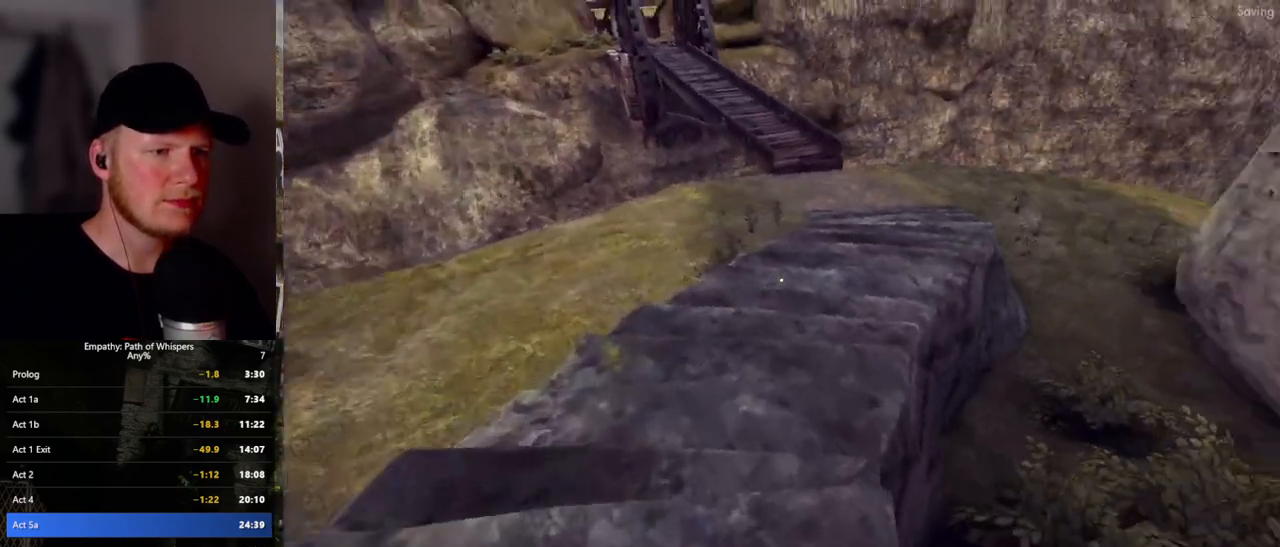
{"keys": ["shift_l", "w"], "mouse": [], "events": []}
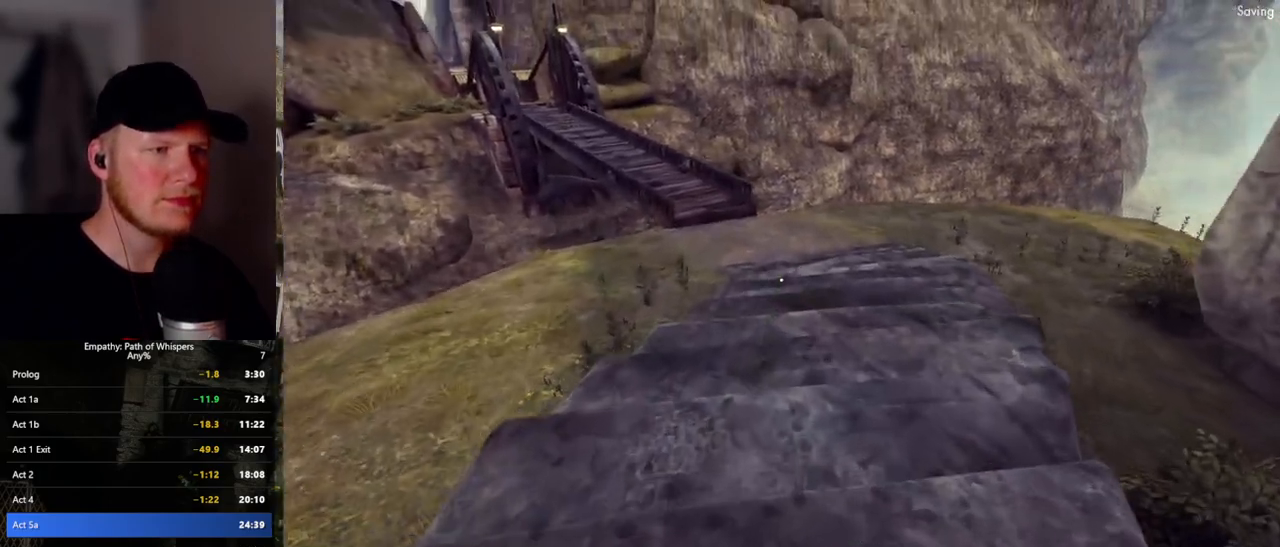
{"keys": ["shift_l", "w"], "mouse": [], "events": []}
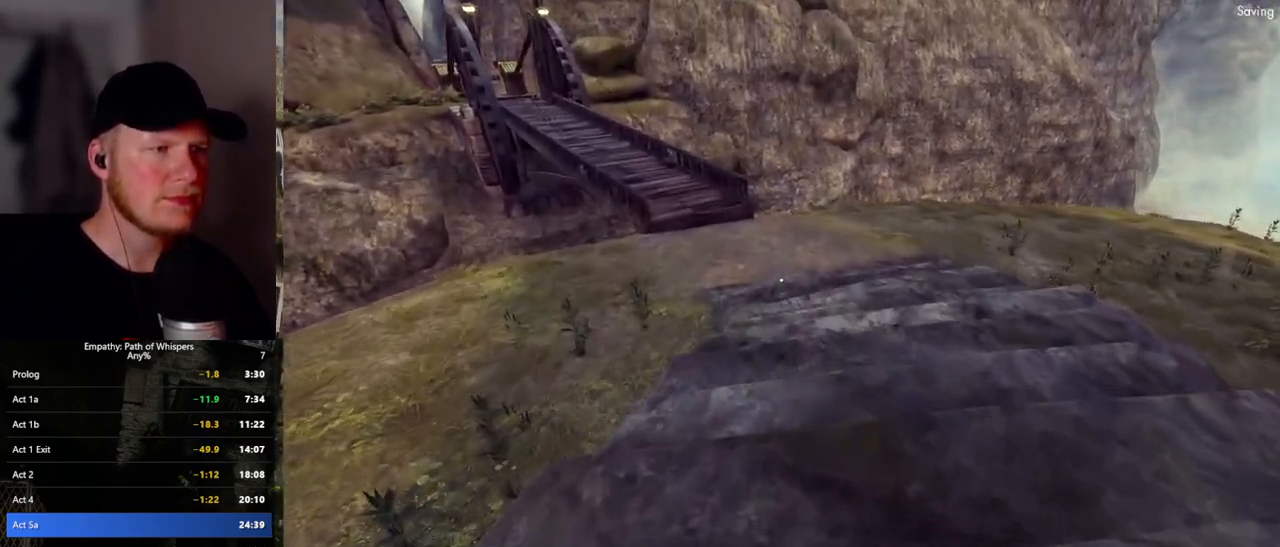
{"keys": ["shift_l", "w"], "mouse": [], "events": []}
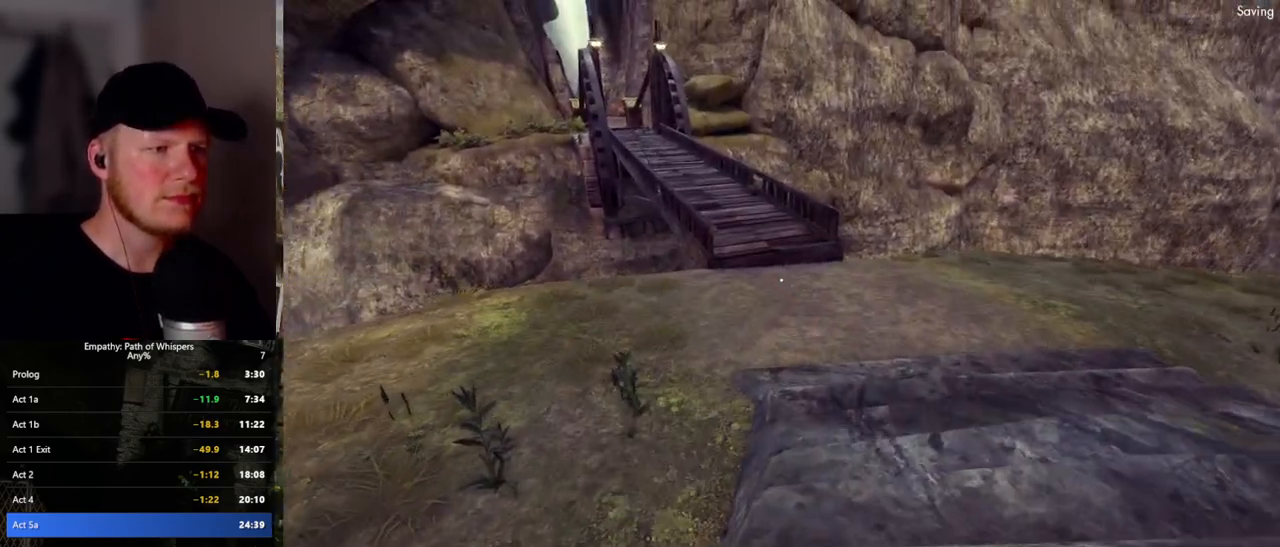
{"keys": ["shift_l", "w"], "mouse": [], "events": []}
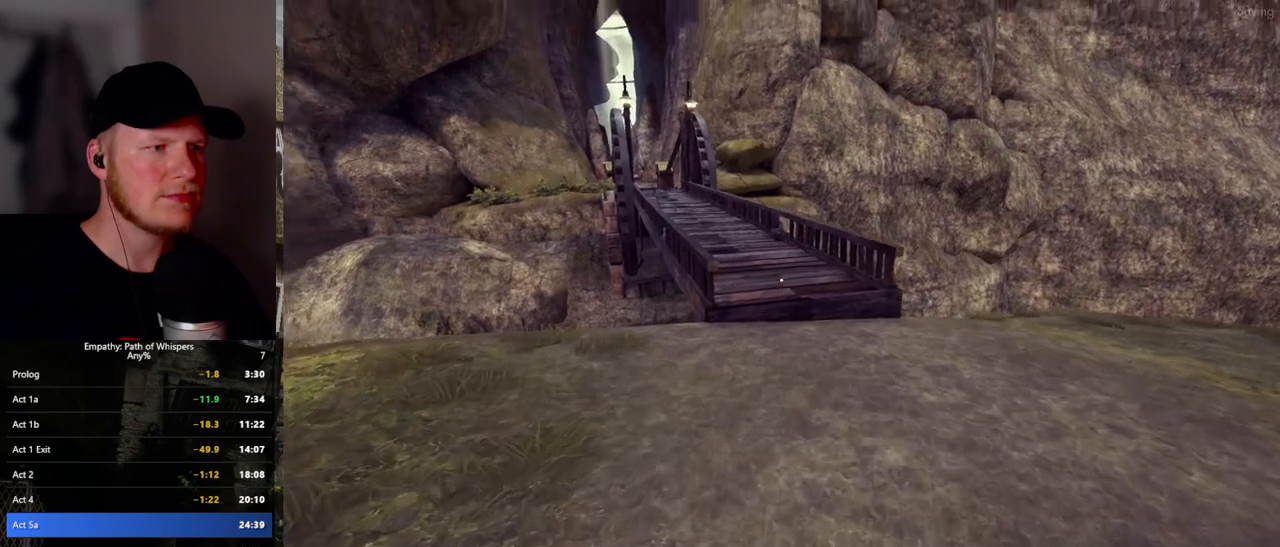
{"keys": ["shift_l", "w"], "mouse": [], "events": []}
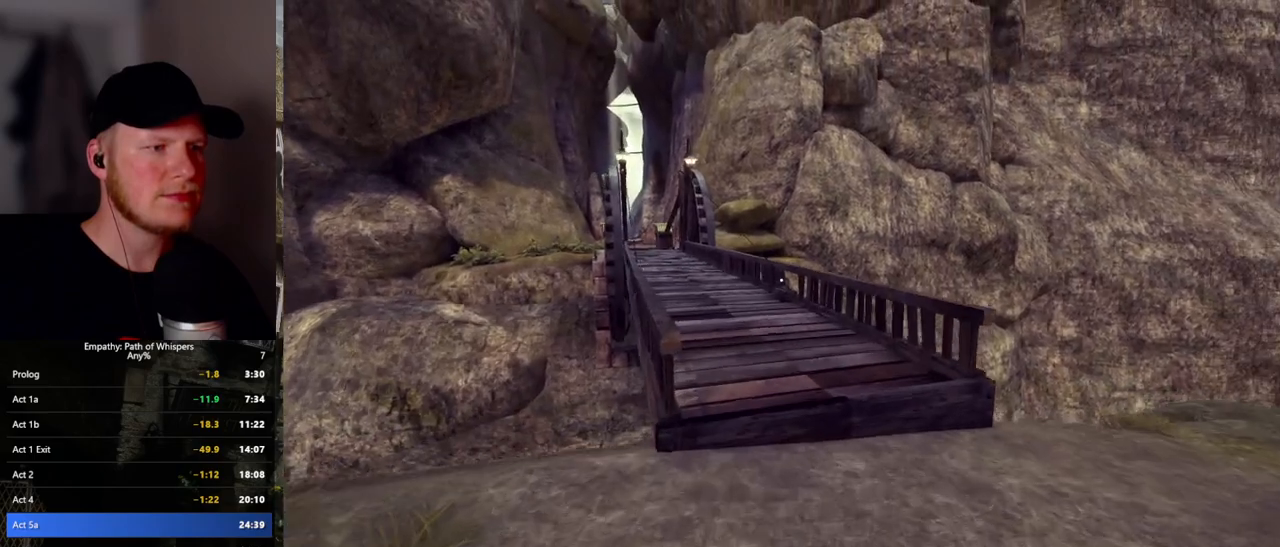
{"keys": ["shift_l", "w"], "mouse": [], "events": []}
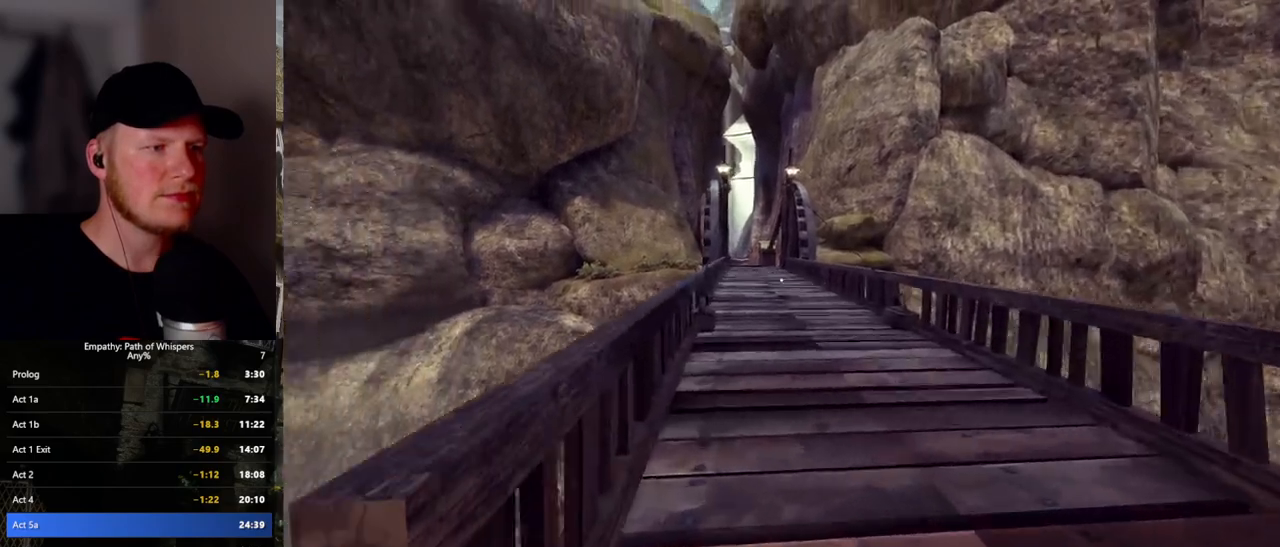
{"keys": ["shift_l", "w"], "mouse": [], "events": []}
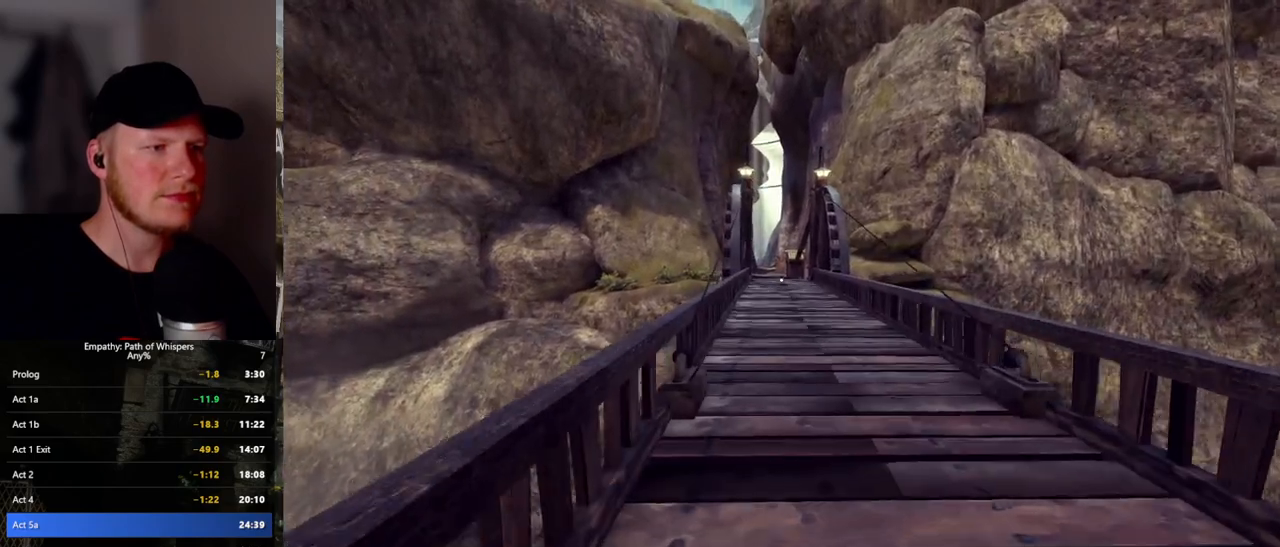
{"keys": ["shift_l", "w"], "mouse": [], "events": []}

Exercise details
Could you transcribe the records above exactly, leaving every picture out?

Solved exercise
{"keys": ["shift_l", "w"], "mouse": [], "events": []}
{"keys": ["shift_l", "w"], "mouse": [], "events": []}
{"keys": ["shift_l", "w"], "mouse": [], "events": []}
{"keys": ["shift_l", "w"], "mouse": [], "events": []}
{"keys": ["shift_l", "w"], "mouse": [], "events": []}
{"keys": ["shift_l", "w"], "mouse": [], "events": []}
{"keys": ["shift_l", "w"], "mouse": [], "events": []}
{"keys": ["shift_l", "w"], "mouse": [], "events": []}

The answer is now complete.